GIVEN ENTRIES =
Start of Block

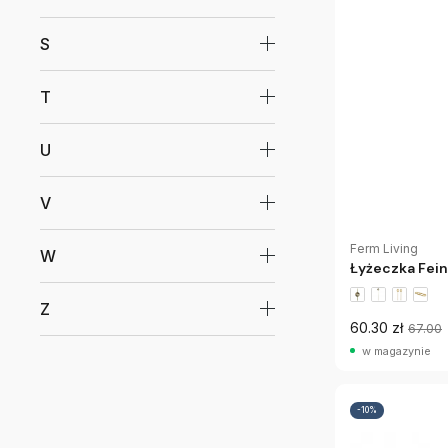
S
T
U
V
Ferm Living
W
Łyżeczka Fein
Z
60.30 zł
67.00
w magazynie
-10%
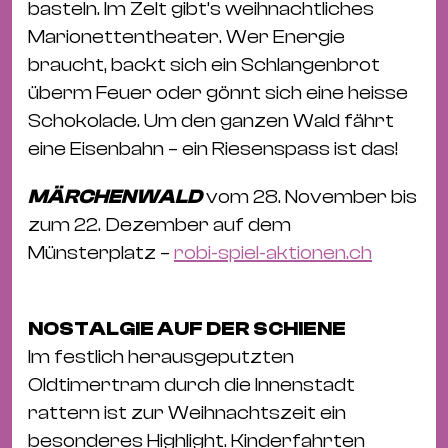
basteln. Im Zelt gibt’s weihnachtliches
Marionettentheater. Wer Energie
braucht, backt sich ein Schlangenbrot
überm Feuer oder gönnt sich eine heisse
Schokolade. Um den ganzen Wald fährt
eine Eisenbahn – ein Riesenspass ist das!
MÄRCHENWALD
vom 28. November bis
zum 22. Dezember auf dem
Münsterplatz –
robi-spiel-aktionen.ch
NOSTALGIE AUF DER SCHIENE
Im festlich herausgeputzten
Oldtimertram durch die Innenstadt
rattern ist zur Weihnachtszeit ein
besonderes Highlight. Kinderfahrten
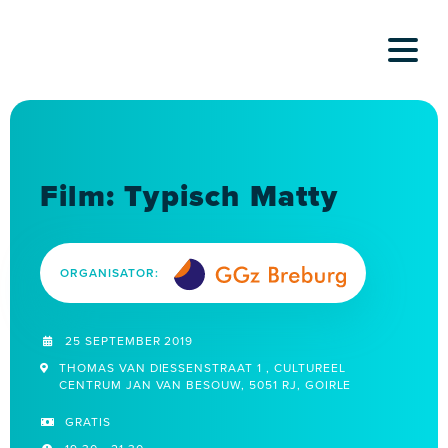
Skip
to
content
Film: Typisch Matty
ORGANISATOR:
25 SEPTEMBER 2019
THOMAS VAN DIESSENSTRAAT 1 , CULTUREEL
CENTRUM JAN VAN BESOUW, 5051 RJ, GOIRLE
GRATIS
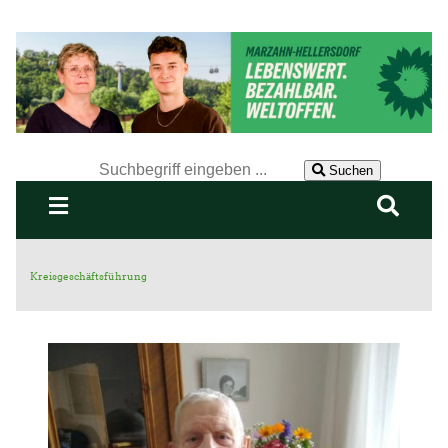
Der Suchbegriff nach dem die Website durchsucht werden
soll.
Suchen
Kreisgeschäftsführung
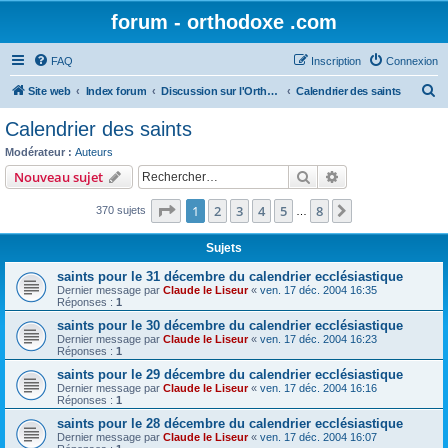
forum - orthodoxe .com
FAQ
Inscription
Connexion
R
Site web
Index forum
Discussion sur l'Orthodoxie
Calendrier des saints
e
Calendrier des saints
c
Modérateur :
Auteurs
h
Rechercher
Recherche avanc
Nouveau sujet
e
Page
1
sur
8
1
2
3
4
5
8
Suivant
370 sujets
r
…
c
Sujets
h
saints pour le 31 décembre du calendrier ecclésiastique
e
Dernier message par
Claude le Liseur
«
ven. 17 déc. 2004 16:35
Réponses :
1
r
saints pour le 30 décembre du calendrier ecclésiastique
Dernier message par
Claude le Liseur
«
ven. 17 déc. 2004 16:23
Réponses :
1
saints pour le 29 décembre du calendrier ecclésiastique
Dernier message par
Claude le Liseur
«
ven. 17 déc. 2004 16:16
Réponses :
1
saints pour le 28 décembre du calendrier ecclésiastique
Dernier message par
Claude le Liseur
«
ven. 17 déc. 2004 16:07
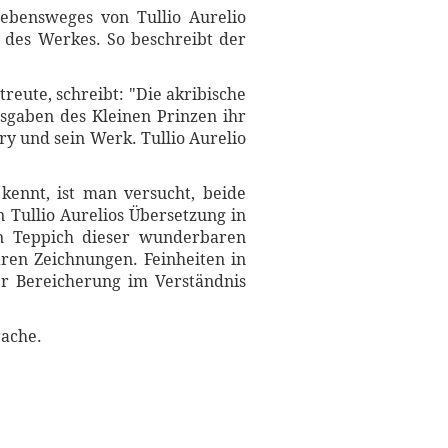
Lebensweges von Tullio Aurelio
 des Werkes. So beschreibt der
reute, schreibt: "Die akribische
usgaben des Kleinen Prinzen ihr
y und sein Werk. Tullio Aurelio
ennt, ist man versucht, beide
 Tullio Aurelios Übersetzung in
n Teppich dieser wunderbaren
ren Zeichnungen. Feinheiten in
er Bereicherung im Verständnis
rache.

End of Block

Rewrite the part of the items that opens with the line containing "forum - orthodoxe .com" and runs through the end of the items, changing every "Dernier message par" to "Last post by" and keeping everything else the same. Leave the pictures out of your answer.

forum - orthodoxe .com
FAQ
Inscription
Connexion
R
Site web
Index forum
Discussion sur l'Orthodoxie
Calendrier des saints
e
Calendrier des saints
c
Modérateur :
Auteurs
h
Rechercher
Recherche avanc
Nouveau sujet
e
Page
1
sur
8
1
2
3
4
5
8
Suivant
370 sujets
r
…
c
Sujets
h
saints pour le 31 décembre du calendrier ecclésiastique
e
Last post by
Claude le Liseur
«
ven. 17 déc. 2004 16:35
Réponses :
1
r
saints pour le 30 décembre du calendrier ecclésiastique
Last post by
Claude le Liseur
«
ven. 17 déc. 2004 16:23
Réponses :
1
saints pour le 29 décembre du calendrier ecclésiastique
Last post by
Claude le Liseur
«
ven. 17 déc. 2004 16:16
Réponses :
1
saints pour le 28 décembre du calendrier ecclésiastique
Last post by
Claude le Liseur
«
ven. 17 déc. 2004 16:07
Lebensweges von Tullio Aurelio
 des Werkes. So beschreibt der
reute, schreibt: "Die akribische
usgaben des Kleinen Prinzen ihr
y und sein Werk. Tullio Aurelio
ennt, ist man versucht, beide
 Tullio Aurelios Übersetzung in
n Teppich dieser wunderbaren
ren Zeichnungen. Feinheiten in
er Bereicherung im Verständnis
rache.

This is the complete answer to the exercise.